Chocolate, therefore, became a snob-ified item among the elite in Europe and North America and spread to the masses as stimulant beverages took rank as popular items alongside wine, Martin said.

She said that chocolate houses served as hotbed centers of political discussion in the 1600 and 1700s and facilitated the spread of support for democracy.

Chocolate, as a sugar product, also played a role in the transatlantic slave trade, Martin said. Charts of the rising levels of sugar consumption over the last few centuries demonstrate how our diets have changed as a result of colonization, she said.

“In order to support this production, Europeans relied on the transatlantic slave trade and enslaved millions,” she said. “Twelve to 15 million Africans were brought to the New World to work largely in the production of things like sugar, coffee, tea. All of these things, which really are drug foods—very intensely stimulating foods that were designed to be luxuries.”

The last segment of the presentation focused on chocolate distribution and concerns about child labor practices in chocolate harvesting and processing. Martin spoke about the importance of looking for alternative and fair trade labels, such as markers from the United States Department of Agriculture (USDA) Organic and Rainforest Alliance, when consuming chocolate.

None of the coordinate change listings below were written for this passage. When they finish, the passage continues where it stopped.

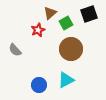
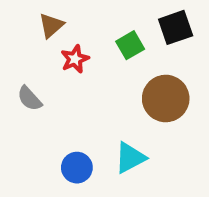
brown triangle: (50, 13) -> (51, 25), moved
brown circle: (71, 49) -> (166, 98), moved

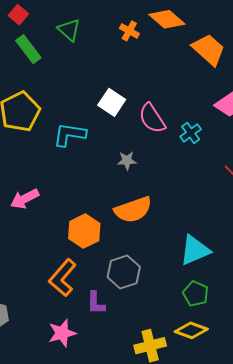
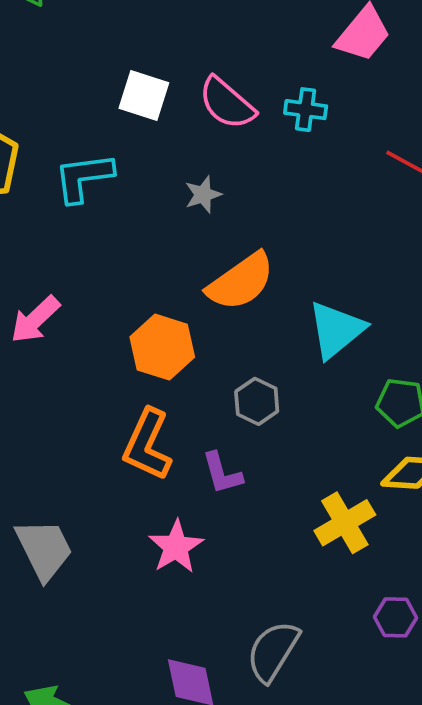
cyan cross: (191, 133) -> (306, 110), turned -30
cyan triangle: (195, 250) -> (336, 330), moved
gray hexagon: (124, 272) -> (257, 401), size x0.7

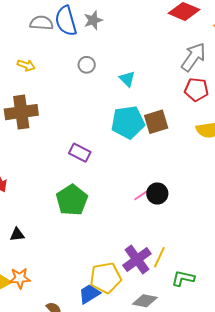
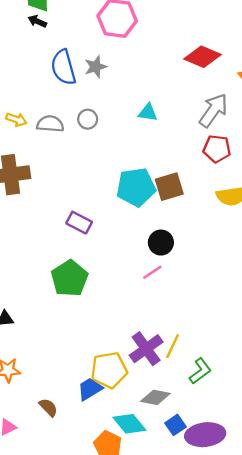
gray semicircle: (41, 23) -> (50, 124), moved
cyan triangle: (127, 79) -> (148, 113), moved, turned -36
black circle: (157, 194) -> (161, 243), moved
green L-shape: (183, 278) -> (200, 371), turned 130

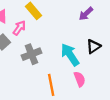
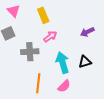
pink arrow: (19, 28) -> (50, 37), moved
pink semicircle: (80, 79) -> (64, 86), turned 48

She also distributed samples of big name and specialty chocolate products to event attendees, while describing the ways in which producers differed in terms of cacao content and trade policies.

"I think it’s important that, as much as we celebrate and encourage chocolate, which I am fully in support of, that we also try to understand the many challenges that we face in relation to chocolate and that we look for ways that we as consumers can be part of addressing those challenges," Martin said.